WASHINGTON — Dealing a sharp setback to the Bush administration, a federal appeals court Friday threw out a controversial regulation in the federal government's clean-air program that would have allowed older factories, refineries and power plants to install new equipment without using the most modern anti-pollution devices.
The U.S. Circuit Court of Appeals for the District of Columbia, which decides some of the most far-reaching cases dealing with federal regulations, said the Environmental Protection Agency had relied on "Humpty Dumpty" reasoning in arriving at a rule that critics said would have eased enforcement of a law intended to reduce industrial air pollution.
If the regulation were allowed to take effect, the court said, "a law intended to limit increases in air pollution would allow sources operating below applicable emission limits to increase significantly the pollution they emit without government review."
California and 13 other states had challenged the EPA ruling.
The Clean Air Act requires major industrial sites that modernize their equipment to install the most modern pollution-reducing devices. But in August 2003, the Bush administration altered enforcement of the regulation to allow companies to avoid installing the most expensive new emissions-cutting equipment if the price of the modernization was less than 20% of what it would cost to replace a major component of the plant. In California, whose air pollution rules are among the strictest in the nation, it takes less pollution to count as a major emitter than elsewhere. Many smaller facilities, among them some auto body paint shops, bakeries and small-parts manufacturers, fall into that category and come under the regulation.

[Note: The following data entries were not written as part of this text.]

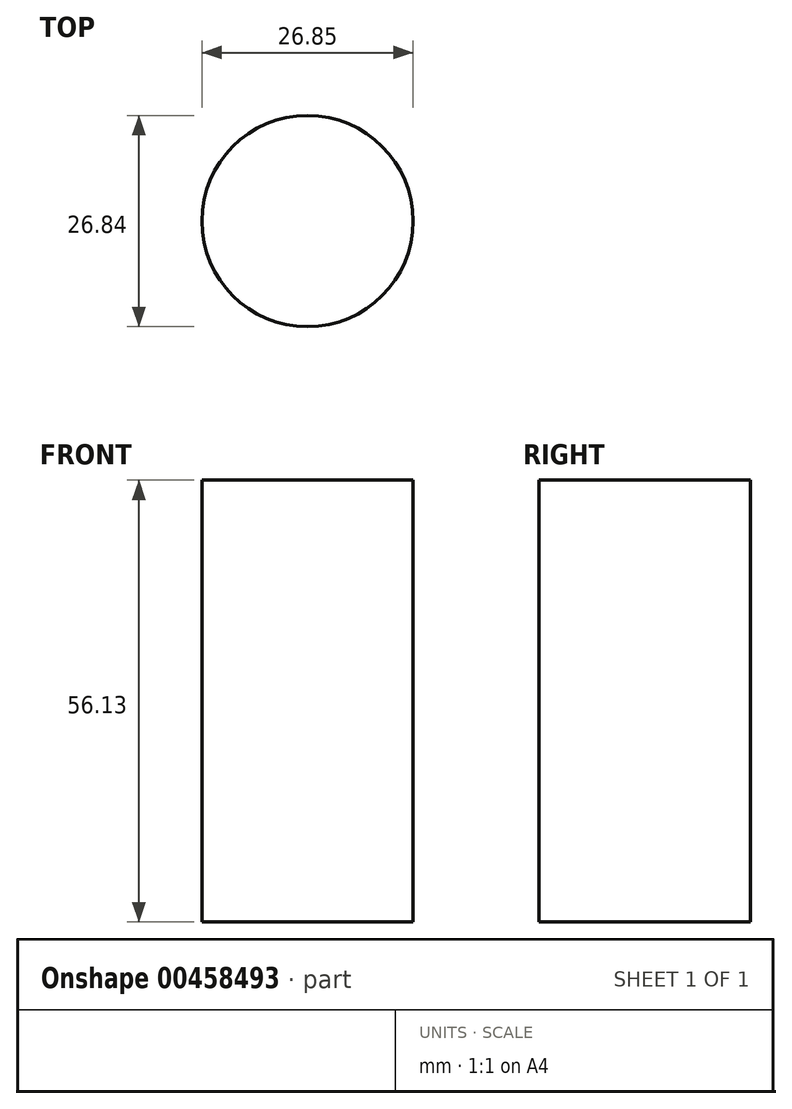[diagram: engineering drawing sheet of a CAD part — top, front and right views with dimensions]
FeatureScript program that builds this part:
annotation { "Feature Type Name" : "Feature", "Feature Type Description" : "" }
export const myFeature = defineFeature(function(context is Context, id is Id, definition is map)
    precondition{}
    {
        {
            var Q0;
            Q0=qCreatedBy(makeId("Top.planeOp"),FACE);
            var sketch = newSketch(context, id + "F0", { "sketchPlane" : qUnion([Q0])});
            skCircle(sketch, "E0", {"center": v(-50, -9.58) * mm, "radius": 13.42 * mm});
            skSolve(sketch);
        }
        {
            var Q0;
            Q0=makeQuery(id+"F0.imprint","IMPRINT",FACE,{"disambiguationData":[TD([[makeQuery(id+"F0.imprint","IMPRINT",EDGE,{"derivedFrom":sQuery(id+"F0.wireOp",EDGE,"E0")}),1.0]])]});
            extrude(context, id + "F1", {"entities" : qUnion([Q0]), "depth" : 56.13 * mm});
        }
    });
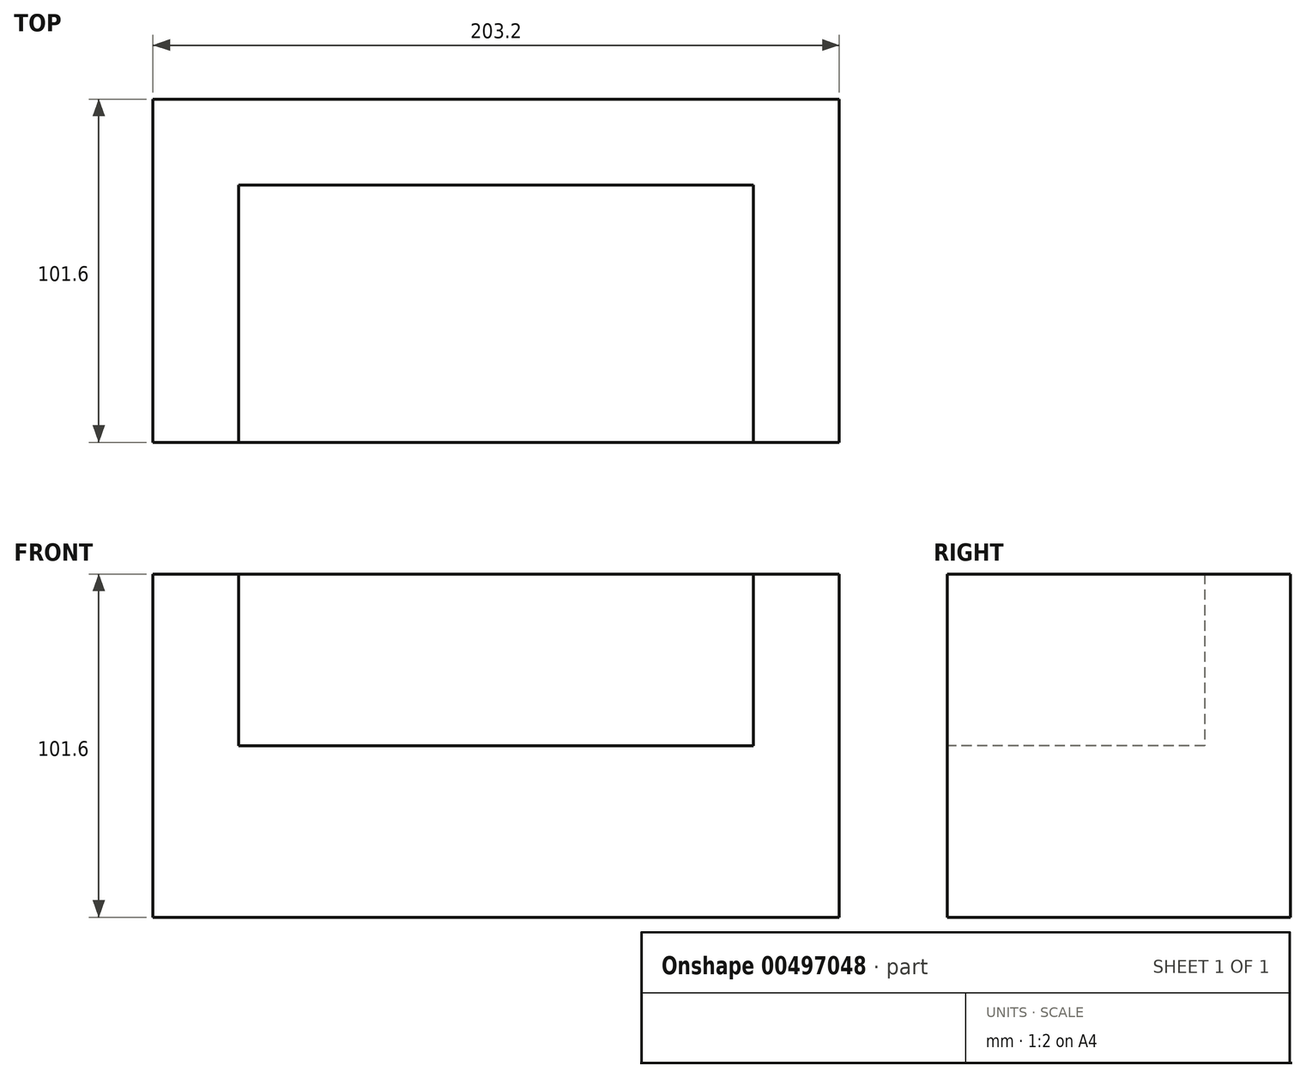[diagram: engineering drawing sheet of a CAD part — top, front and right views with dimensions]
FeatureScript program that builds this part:
annotation { "Feature Type Name" : "Feature", "Feature Type Description" : "" }
export const myFeature = defineFeature(function(context is Context, id is Id, definition is map)
    precondition{}
    {
        {
            var Q0;
            Q0=qCreatedBy(makeId("Front.planeOp"),FACE);
            var sketch = newSketch(context, id + "F0", { "sketchPlane" : qUnion([Q0])});
            skLineSegment(sketch, "E0", {"start": v(-66.9, -45.08) * mm, "end": v(136.3, -45.08) * mm});
            skLineSegment(sketch, "E1", {"start": v(136.3, -45.08) * mm, "end": v(136.3, 56.52) * mm});
            skLineSegment(sketch, "E2", {"start": v(136.3, 56.52) * mm, "end": v(-66.9, 56.52) * mm});
            skLineSegment(sketch, "E3", {"start": v(-66.9, 56.52) * mm, "end": v(-66.9, -45.08) * mm});
            skLineSegment(sketch, "E4", {"start": v(-66.9, 56.52) * mm, "end": v(-41.5, 56.52) * mm});
            skLineSegment(sketch, "E5", {"start": v(-41.5, 56.52) * mm, "end": v(-41.5, 5.72) * mm});
            skLineSegment(sketch, "E6", {"start": v(-41.5, 5.72) * mm, "end": v(110.9, 5.72) * mm});
            skLineSegment(sketch, "E7", {"start": v(110.9, 5.72) * mm, "end": v(110.9, 56.52) * mm});
            skSolve(sketch);
        }
        {
            var Q0;
            Q0=makeQuery(id+"F0.imprint","IMPRINT",FACE,{"disambiguationData":[TD([[makeQuery(id+"F0.imprint","IMPRINT",EDGE,{"derivedFrom":sQuery(id+"F0.wireOp",EDGE,"E0")}),1.0]])]});
            var Q1;
            {var subQ0=sQuery(id+"F0.wireOp",EDGE,"E5");Q1=makeQuery(id+"F0.imprint","IMPRINT",FACE,{"disambiguationData":[TD([[makeQuery(id+"F0.imprint","IMPRINT",EDGE,{"derivedFrom":subQ0}),1.0]])]});}
            extrude(context, id + "F1", {"entities" : qUnion([Q0, Q1]), "depth" : 101.6 * mm});
        }
        {
            var Q0;
            Q0=makeQuery(id+"F1.opExtrude","CAP_FACE",FACE,{"disambiguationData":[OSD([sQuery(id+"F0.wireOp",EDGE,"E0"),sQuery(id+"F0.wireOp",EDGE,"E1"),sQuery(id+"F0.wireOp",EDGE,"E2"),sQuery(id+"F0.wireOp",EDGE,"E3"),sQuery(id+"F0.wireOp",EDGE,"E4")])],"isStart":false});
            var sketch = newSketch(context, id + "F2", { "sketchPlane" : qUnion([Q0])});
            skLineSegment(sketch, "E8", {"start": v(-66.9, 56.52) * mm, "end": v(-41.5, 56.52) * mm});
            skLineSegment(sketch, "E9", {"start": v(-41.5, 56.52) * mm, "end": v(-41.5, 5.72) * mm});
            skLineSegment(sketch, "E10", {"start": v(-41.5, 5.72) * mm, "end": v(110.9, 5.72) * mm});
            skLineSegment(sketch, "E11", {"start": v(110.9, 5.72) * mm, "end": v(110.9, 56.52) * mm});
            skLineSegment(sketch, "E12", {"start": v(110.9, 56.52) * mm, "end": v(136.3, 56.52) * mm});
            skSolve(sketch);
        }
        {
            var Q0;
            {var subQ0=sQuery(id+"F2.wireOp",EDGE,"E9");Q0=makeQuery(id+"F2.imprint","IMPRINT",FACE,{"disambiguationData":[TD([[makeQuery(id+"F2.imprint","IMPRINT",EDGE,{"derivedFrom":subQ0}),1.0]])]});}
            extrude(context, id + "F3", {"entities" : qUnion([Q0]), "operationType" : NewBodyOperationType.REMOVE, "oppositeDirection" : true, "depth" : 76.2 * mm});
        }
    });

Manufacturers, power plant operators and others had worked for years to win the revision in a section of the law known as "new source review." Almost as soon as it was announced, it faced legal challenges. Since then, court actions have chipped away at the administration's relaxation of the landmark 1970 law that has cleaned up some of the nation's worst air pollution. In December 2003, the appeals court here stayed enforcement of the administration's revision.
Last June, the court delivered a divided verdict on the measure. It upheld the rule change itself, but it decided that the EPA had erred in declaring that power plants and other large polluters did not have to keep records of their emissions. It concluded that without the documentation, regulators would not know whether the facilities were breaking clean-air laws.